Science

The silence of space aliens

Image credit: NASA Universe, via Flicker (cropped).

National geographic alien silence jokes.

For more than 50 years, we have been listening to the cosmos for transmissions that would reveal the existence of intelligent extraterrestrial life.

To date, no one has bothered to call.

Is it something we said?

As the silence continues, the alternatives narrow. (1) We are alone in the universe as intelligent beings or (2) “the morbid alternative: intelligent life periodically emerges on other worlds, but has a tendency to self-destruct.” (3) A third possibility is that extraterrestrials know about us but obscure their presence for some reason.

Possibility #2, that extraterrestrial civilizations have a tendency to self-destruct, has been seriously considered by some who look to humans’ bad example of creating devastation “during our relatively brief time as the dominant species on this planet” .

That’s why a trio of scientists recently published a guide to help astronomers detect alien apocalypses – whether the chemical signature of a world filled with rotting corpses, the radioactive sequelae of nuclear war, or debris remnant of a Death Star storyline where an entire planet is shattered. [Emphasis added.]

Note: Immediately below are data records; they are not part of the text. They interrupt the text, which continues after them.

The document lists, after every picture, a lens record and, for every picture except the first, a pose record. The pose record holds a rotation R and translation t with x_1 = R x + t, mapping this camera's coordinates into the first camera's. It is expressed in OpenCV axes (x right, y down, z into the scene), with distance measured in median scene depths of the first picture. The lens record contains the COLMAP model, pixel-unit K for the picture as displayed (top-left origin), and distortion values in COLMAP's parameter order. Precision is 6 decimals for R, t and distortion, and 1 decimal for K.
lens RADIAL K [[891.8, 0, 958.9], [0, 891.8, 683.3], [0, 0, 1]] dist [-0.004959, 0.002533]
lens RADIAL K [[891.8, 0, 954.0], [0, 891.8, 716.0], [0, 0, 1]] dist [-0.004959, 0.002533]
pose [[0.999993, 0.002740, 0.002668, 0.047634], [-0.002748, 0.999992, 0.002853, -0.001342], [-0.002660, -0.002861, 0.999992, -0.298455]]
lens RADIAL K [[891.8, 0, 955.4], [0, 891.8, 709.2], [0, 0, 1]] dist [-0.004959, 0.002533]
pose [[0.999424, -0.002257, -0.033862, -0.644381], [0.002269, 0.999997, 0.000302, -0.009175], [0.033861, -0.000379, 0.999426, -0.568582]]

Extinct Aliens and Design Inference

Here we see the stuff of design inference. It could be called Cosmic Forensics. Since forensics is a type of science of intelligent design (e.g. determining whether a death was natural or intentional), why not apply the same principles to extraterrestrial beings? It is, after all, a search for extinct aliens. intelligence (SEETI). This is a goal far beyond astrobiology, the search for biomarkers that could indicate life down to the microbial level. SETI and SEETI are looking for beings “at least as intelligent as us”, as Seth Shostak likes to say.

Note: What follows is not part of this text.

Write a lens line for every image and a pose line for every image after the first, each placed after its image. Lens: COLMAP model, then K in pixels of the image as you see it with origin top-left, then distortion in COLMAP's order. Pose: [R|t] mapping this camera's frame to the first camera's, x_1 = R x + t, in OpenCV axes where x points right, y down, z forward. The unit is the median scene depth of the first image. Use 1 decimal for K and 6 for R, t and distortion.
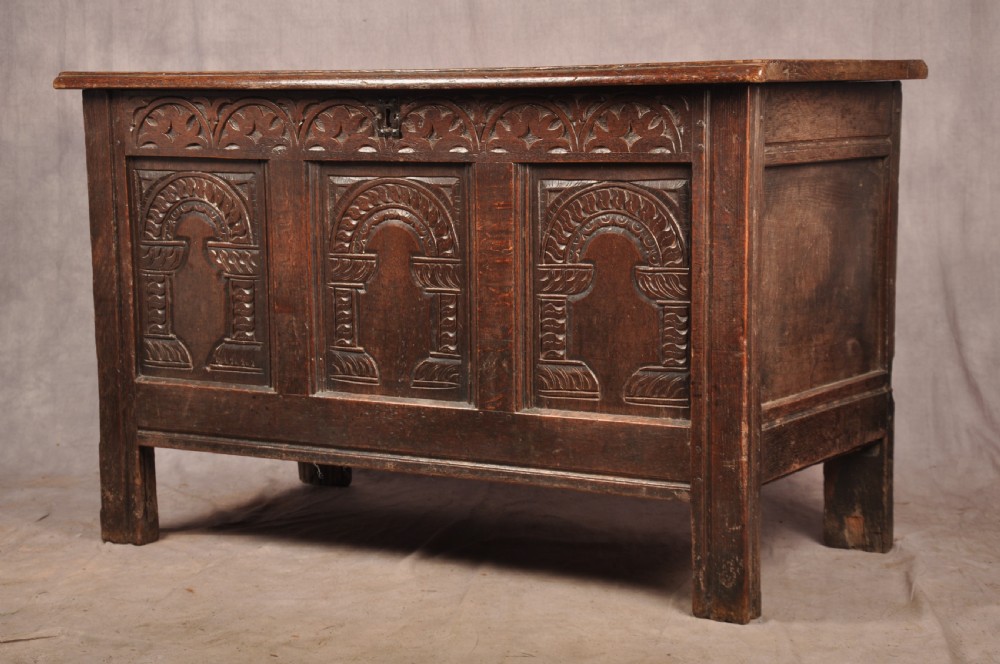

The clues for SEETI could be very indirect and weak:

SEETI’s research, however, does not look for biosignatures – signs of life. Instead, scientists must hunt down necrosignatures — signs of death – who would be indicate destruction on a colossal scale.

Consider a scenario in which biological warfare quickly wipes out the population of a planet. The microorganisms that cause decomposition would gorge themselves on alien corpses. In doing so, they would excrete chemical compounds, dramatically increasing levels of methane and ethane in the atmosphere.

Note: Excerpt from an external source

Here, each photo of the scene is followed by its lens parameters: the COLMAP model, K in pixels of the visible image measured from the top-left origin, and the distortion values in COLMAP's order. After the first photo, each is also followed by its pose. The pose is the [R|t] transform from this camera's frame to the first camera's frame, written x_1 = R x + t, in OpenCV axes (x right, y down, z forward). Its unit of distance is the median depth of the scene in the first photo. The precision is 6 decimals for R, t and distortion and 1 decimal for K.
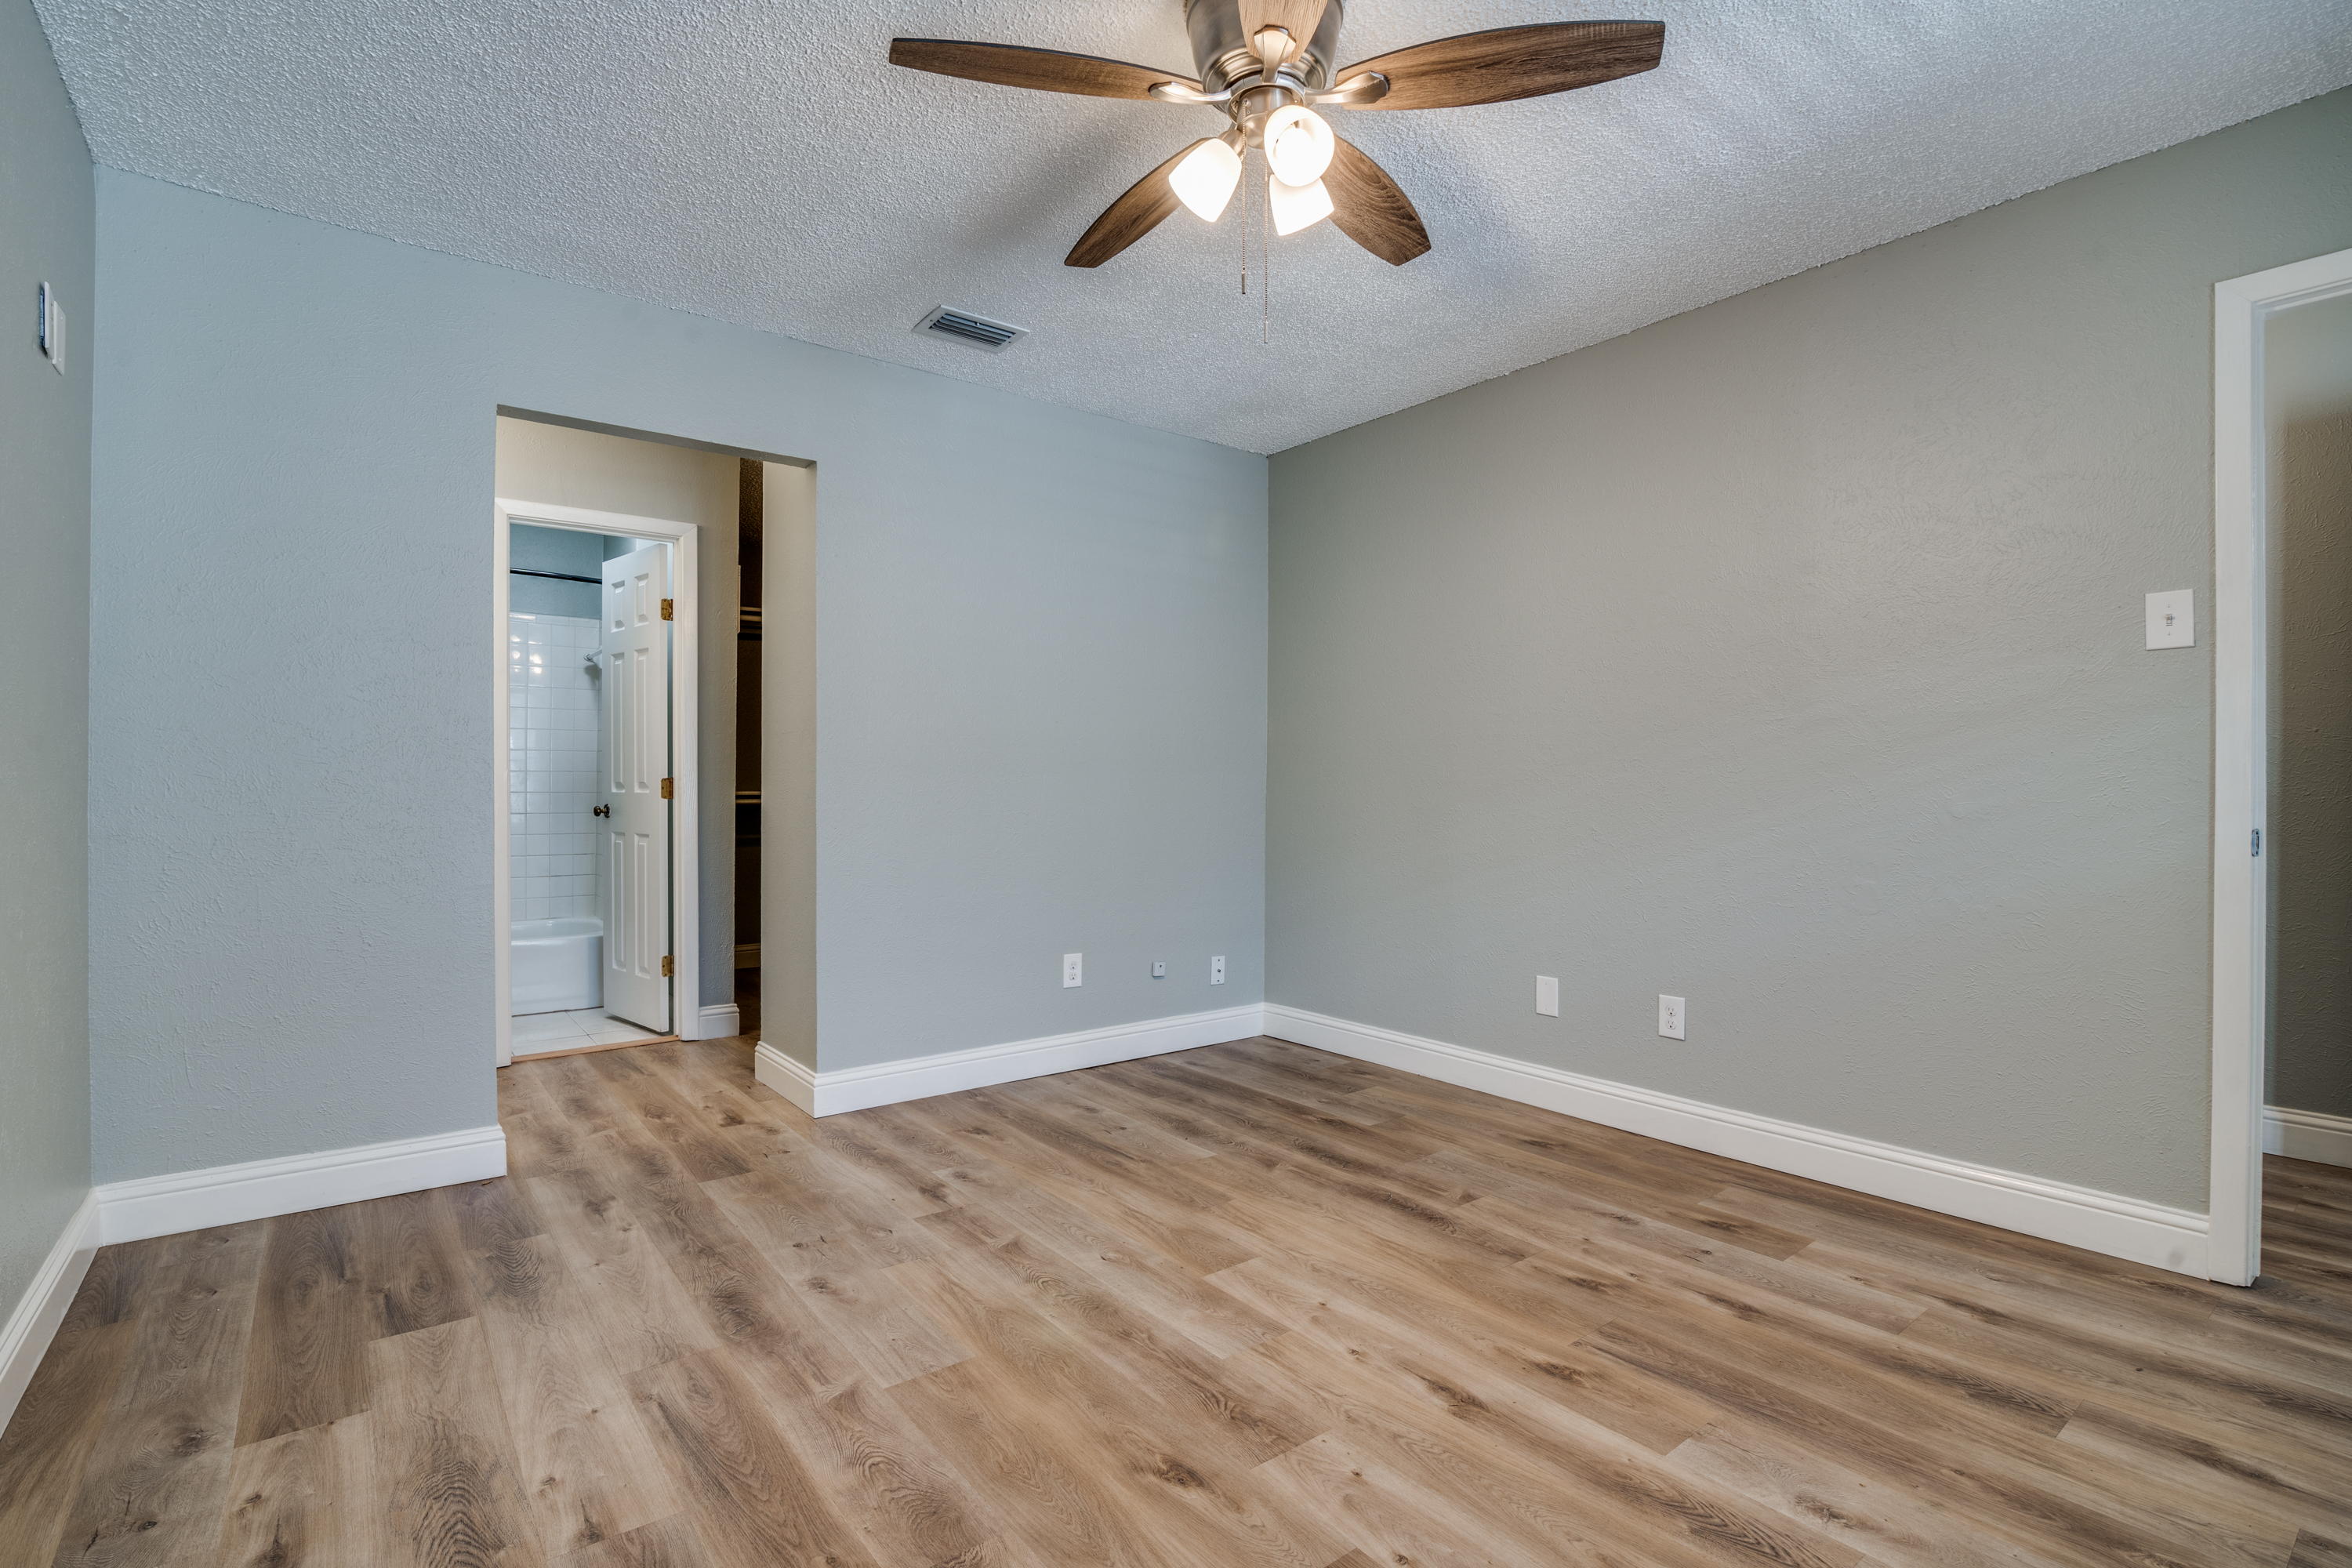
lens RADIAL K [[1111.9, 0, 1172.1], [0, 1111.9, 792.9], [0, 0, 1]] dist [-0.018445, 0.000784]
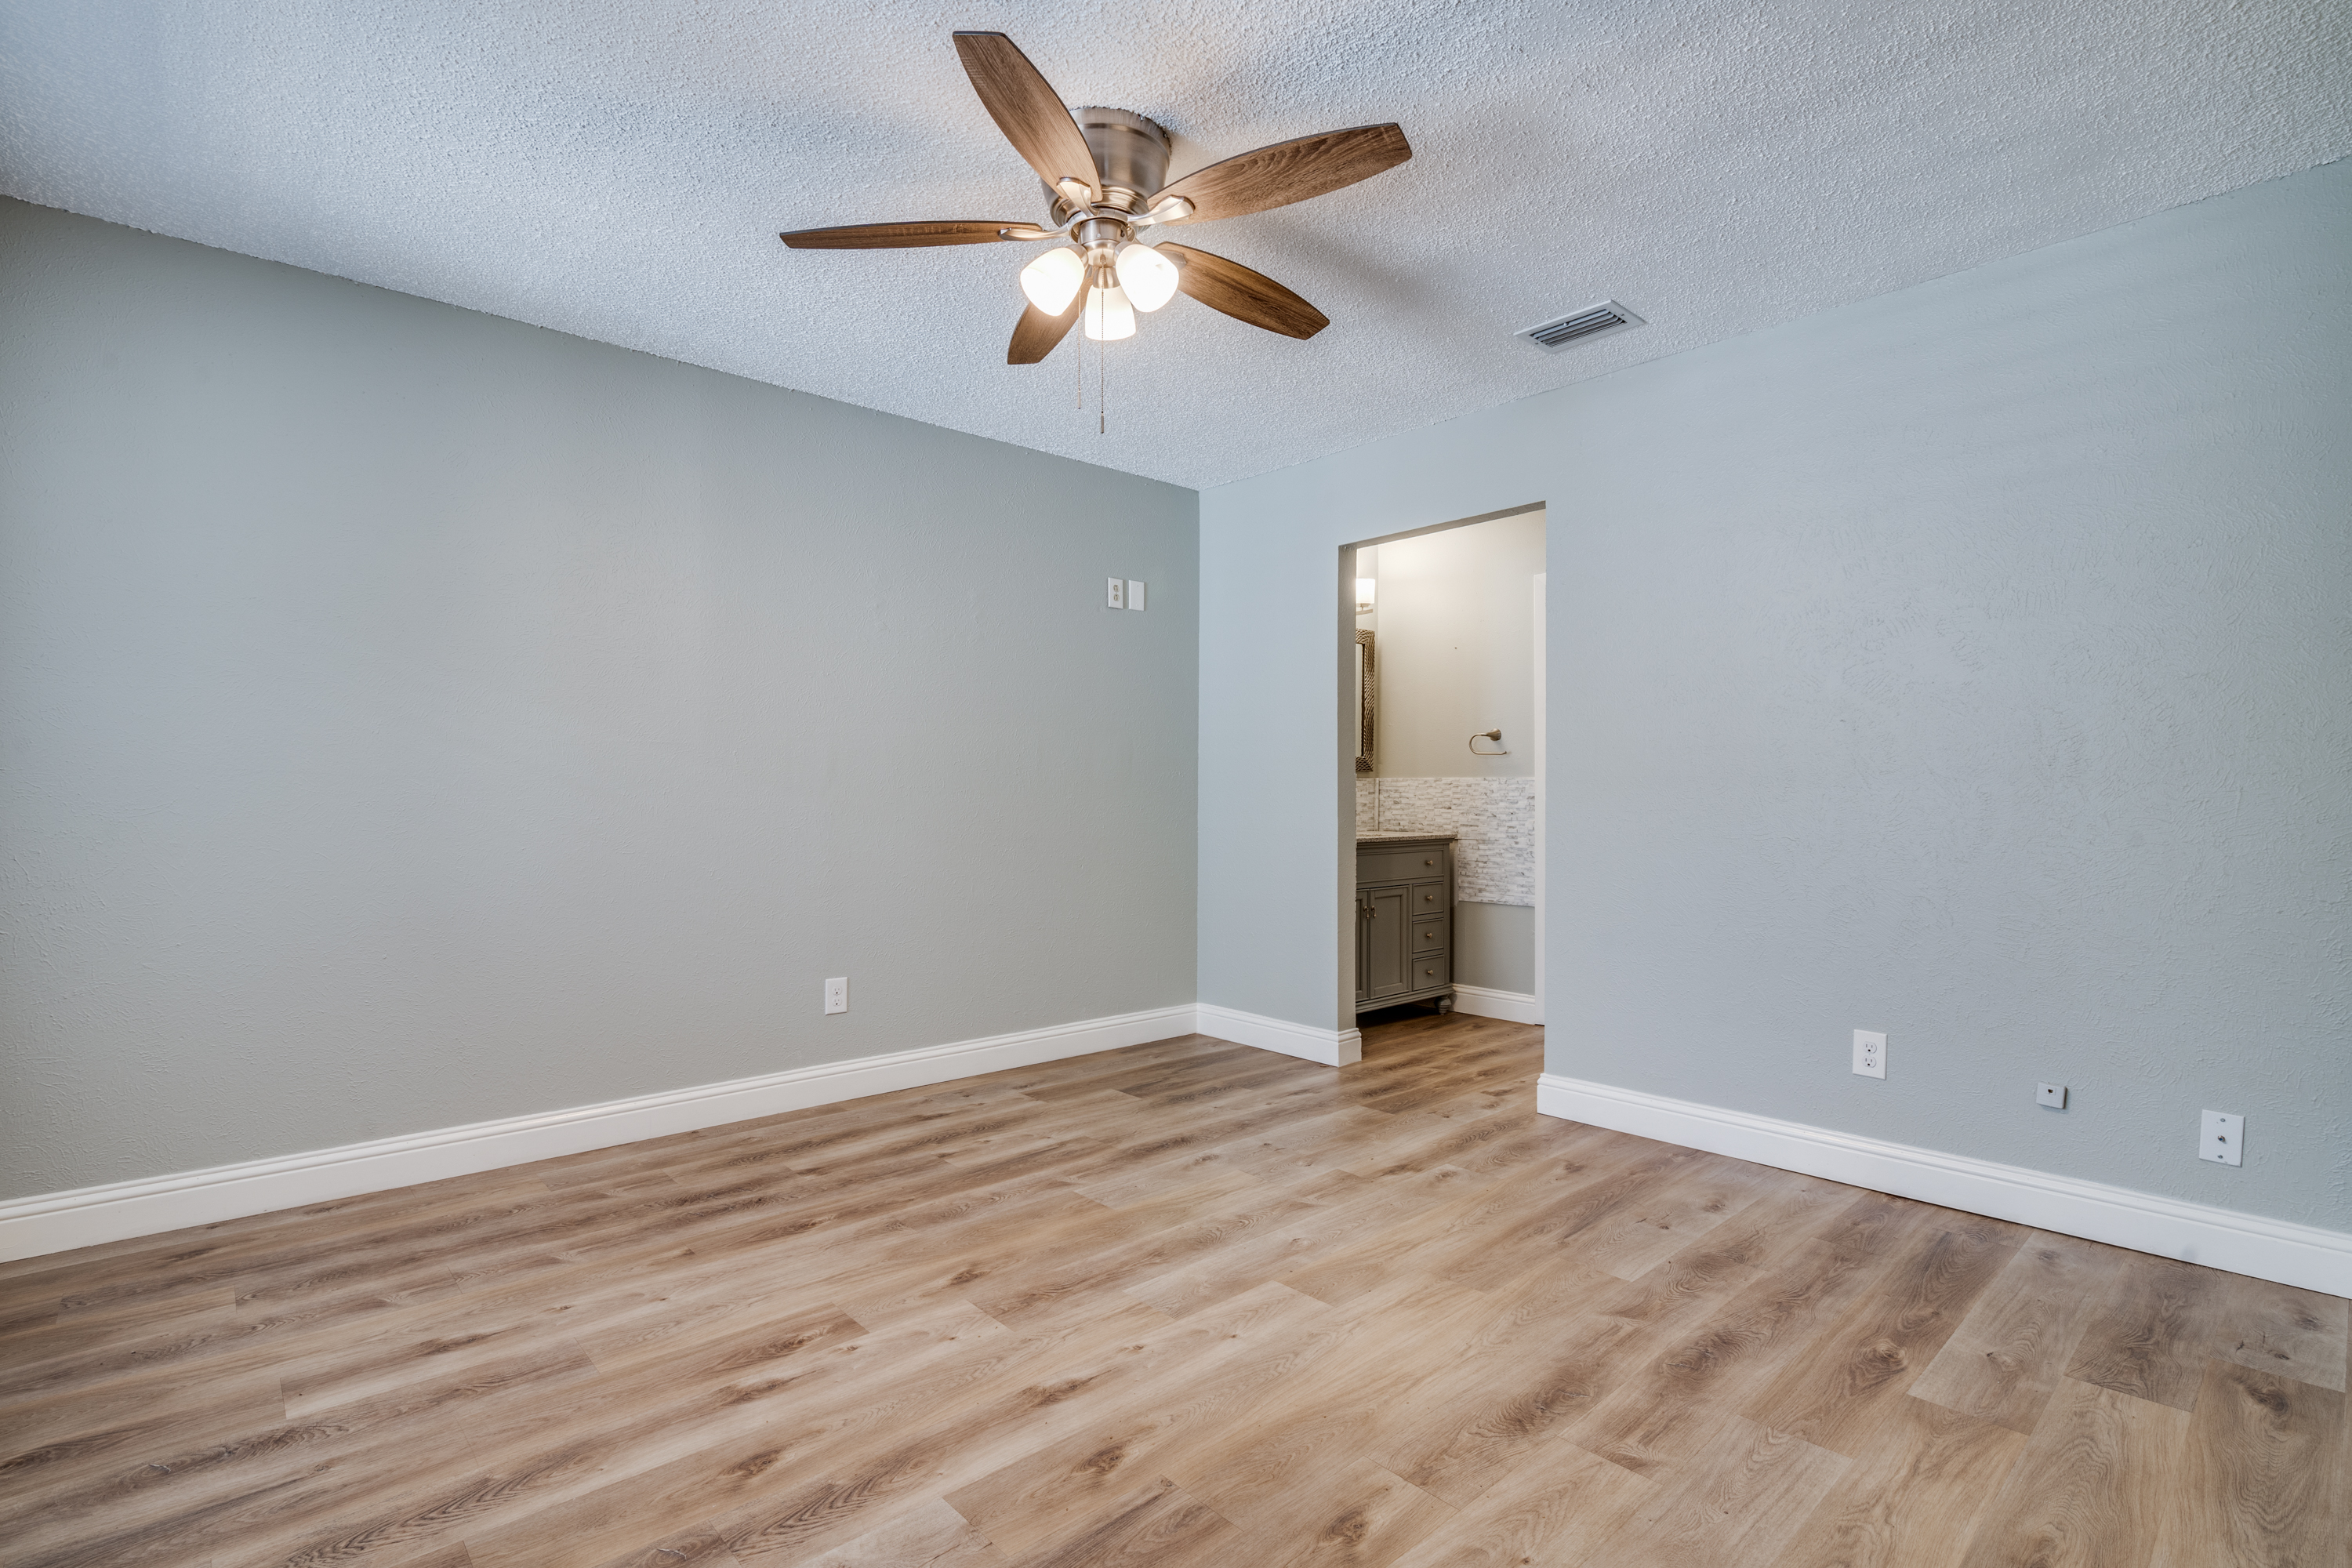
lens RADIAL K [[1111.9, 0, 1172.1], [0, 1111.9, 792.9], [0, 0, 1]] dist [-0.018445, 0.000784]
pose [[0.053479, -0.005550, -0.998554, 0.904283], [-0.004675, 0.999972, -0.005808, -0.011518], [0.998558, 0.004979, 0.053452, 0.721613]]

If the size of the population of the extraterrestrial world were comparable to that of Earth, the methane and ethane gas would dissipate in about a year, so there would only be a short window of opportunity detect the cataclysm.

Howeverif the biological arsenal included a genetically modified virus capable of jumping between species, so the planet’s casualties could also include its animal life. In this case, the telltale signs of catastrophic biological warfare could be visible for several years.

The afterglow of a nuclear holocaust could be another clue. Planets generally do not atomize. A smart cause should have pushed the button.

Evidence of intent

It is repugnant to think of world destruction, but intelligent design does not distinguish between moral goals and immoral goals. ID is simply looking for evidence of something intentional. Like SETI, SEETI depends on the researcher’s ability to tell the difference between a deliberate act and a natural act.

SEETI thinkers even consider extraterrestrial “speculative technologies”. If advanced civilizations create self-replicating nanobots that go wrong, they could reduce a planet to a “gray slime” of dust where once an intelligent society thrived.

But, what kind of evidence would exist for that heinous act? A remote possibility is the detection of artificial compounds in the debris disk, indicating that the planet was once home to a technologically advanced civilization.

A “heinous act” is an intentional act, involving moral and intellectual responsibility. We don’t call a lion shooting down a wildebeest “odious”. Something abnormal has happened.

More of the same?

Perhaps as evolutionists, the trio of scientists envisioning SEETI as a research program view human planetary destruction on a continuum with animal death – just a particularly egregious advanced form of ecological collapse. So why call it SEETI with the emphasis on the “I”? Animals like birds and dolphins have intelligence. Is human intelligence just the same thing?

Their language betrays something unique about human intelligence that carries over to extraterrestrial intelligence. They talk about war. Animals have predator-prey relationships, but they do not engage in war. Animals do not “genetically modify” other organisms in order to destroy them. Animals do not create “artificial compounds” that can be distinguished from natural compounds.

SEETI thinkers look for signs of intent. Even in global death, they believe they could separate natural causes from intelligent causes. This is design inference.